During demonstration against theatre appearance of actor Werner Krauss (well-known from anti-semitic war-time film "Jud Suess") from Austria, I received head injuries through police beatings. Both Hans Rosenthal and Rabbi Levinson were at my side when a newspaper picture was taken.

My family decided to start a new life in another country. Early in 1948, with the aid of the International Refugee Organization (IRO), my father immigrated to the USA, specifically San Francisco I Oakland area in California. Because of 10 years separation my father wanted to visit us in Berlin. But because of the Soviet blockade of Berlin at that time, he could not fly. Continuing separation from his family drove my father to desperation and suicide in 1948. The sad irony is, that the immigration procedures for my mother and myself to join my father in the USA were almost completed.

My mother now suggested that I try immigration on my own. Immigration to the USA was turned down, since under US-IRQ rules I did not qualify as a displaced person (DP), although I was sponsored through a Bursary at Michigan State University. I was then sponsored by the World University Service, which allowed me to immigrate to Canada in 1951.

I first spent 2 weeks in DP Camp Ludwigsburg north of Stuttgart. Then I was 2 weeks in Bremen Lesum (American Camp for emigrants) waiting for the IRQ ship "Goya". The ship voyage took 9 days, through fogy English Chanel and sometimes very stormy October weather on the Atlantic Ocean. Our ship landed at Pier 21 in Halifax. Following a train trip to Toronto and then to Hamilton, students from McMaster University looked after me.

They were unable to get me engineering work, but arranged work at Mountain Sanatorium in Hamilton, where I first worked for 1/2 year. Then as summer student for Ontario Hydro with station maintenance in Stratford, Ontario. During my studies I also worked as summer student at Ontario Hydro Research and CAMESA. During my study time and summer student time I lived at Campus Co-op Rochedale house on Huron Street, Toronto.
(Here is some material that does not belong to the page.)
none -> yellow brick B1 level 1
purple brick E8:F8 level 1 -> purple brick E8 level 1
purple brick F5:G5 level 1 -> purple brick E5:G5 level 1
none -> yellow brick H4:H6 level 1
I completed my university education at the University of Toronto in Electrical Engineering and graduated in 1957 with BASe.

I worked with the electrical power company in the province of Ontario, Ontario Hydro, from
1957 to 1993. With summer student employment at Ontario Hydro, I was with this company
40 years less one month.

I am supporter of Yad Vashem, Friends of Simon Wiesenthal Centre of Holocaust Studies, and similar organizations. At Earl Bales Park in Toronto, at the Holocaust memorial, the name of my Aunt Emma Knopf is inscribed, also those of my parents as survivors.
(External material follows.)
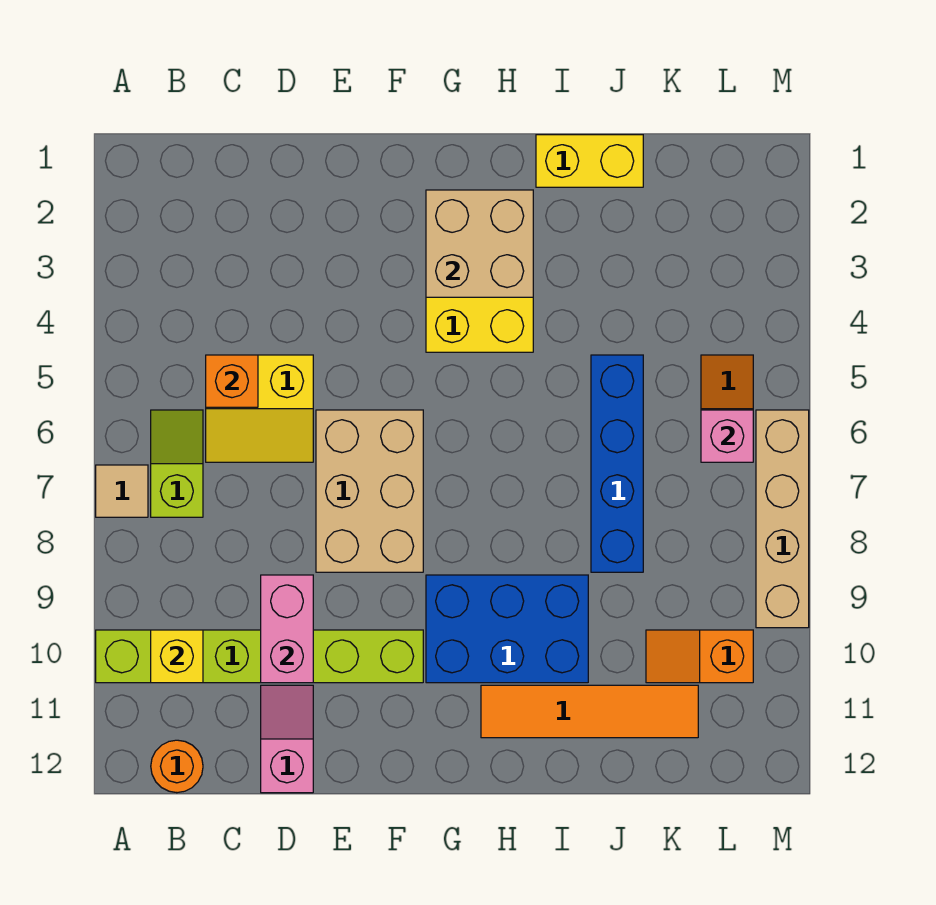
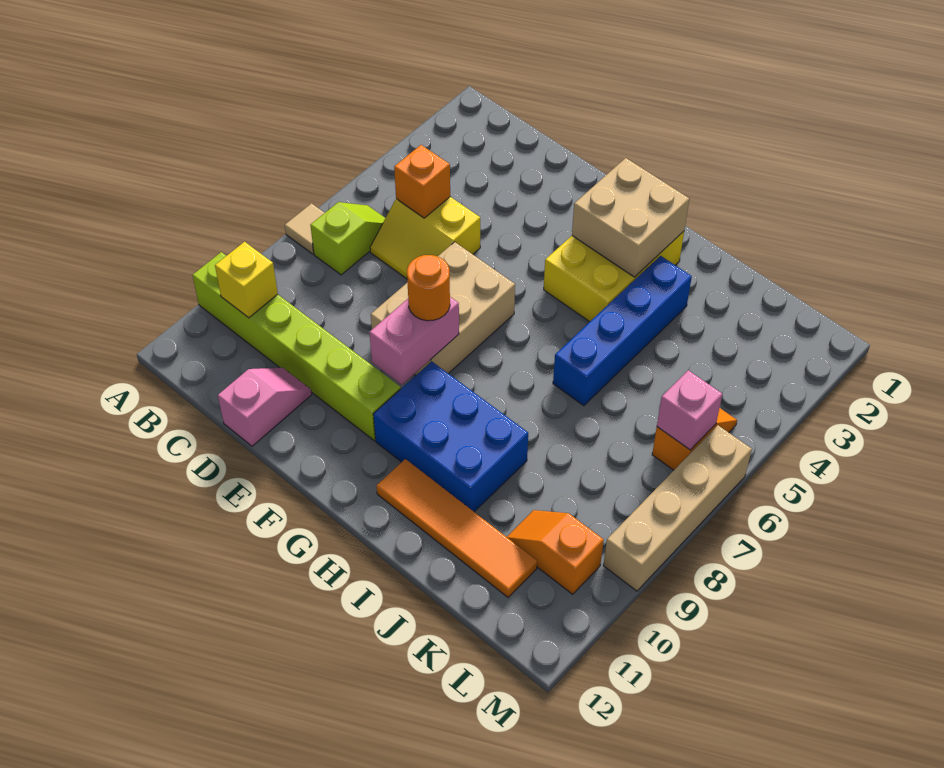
orange round brick B12 level 1 -> orange round brick F8 level 3
pink brick D9:D10 level 2 -> pink brick F8:F9 level 2
yellow brick I1:J1 level 1 -> none
blue brick J5:J8 level 1 -> blue brick I3:I6 level 1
In 1995 I was interviewed for Spielberg's Visual History Foundation "Survivors of the
Shoah".

Since 1957 I was also involved with the Canadian Forces Reserves in Signals, now called Communication & Electronics and Signals again. From 1982 to 1985 I was Commanding Officer of 709 Communication Regiment. Now I am Honorary Lieutenant-Colonel for a unit north of Toronto since 1985. On 1 May 2010 I retired from the Canadian Forces Reserves after a total of 52 years. The honours and awards received include the Canadian Forces Decoration with Fourth Clasp,Queen's Silver Jubilee Medal, Queen's Golden Jubilee Medal, Queen's Diamond Jubilee Medal and CFCC Commander's' Commendation.

Other activities in retirement involve the Royal Canadian legion Fort York Branch, where I published a newsletter every two months until 2012; the University of Toronto Alumni Association Soldiers' Tower Committee, where we arrange the annual Remembrance Day Service among other things (I received U ofT's Arbor Award); President of the Canadian Forces Communication & Electronics Association Council since 1999, member of the Conference of Defence Associations; and member of the Armed Forces Communications and Electronics Association (AFCEA) plus Life member of The Signallers Club of Canada, "Friend ofthe Museum" Military Communications & Electronics Museum and member of Jimmy & Associates.

I married in 1956, but separated in 1970. I have two children, Ann, born 1957, and David, born 1963. Both live in Toronto, Canada.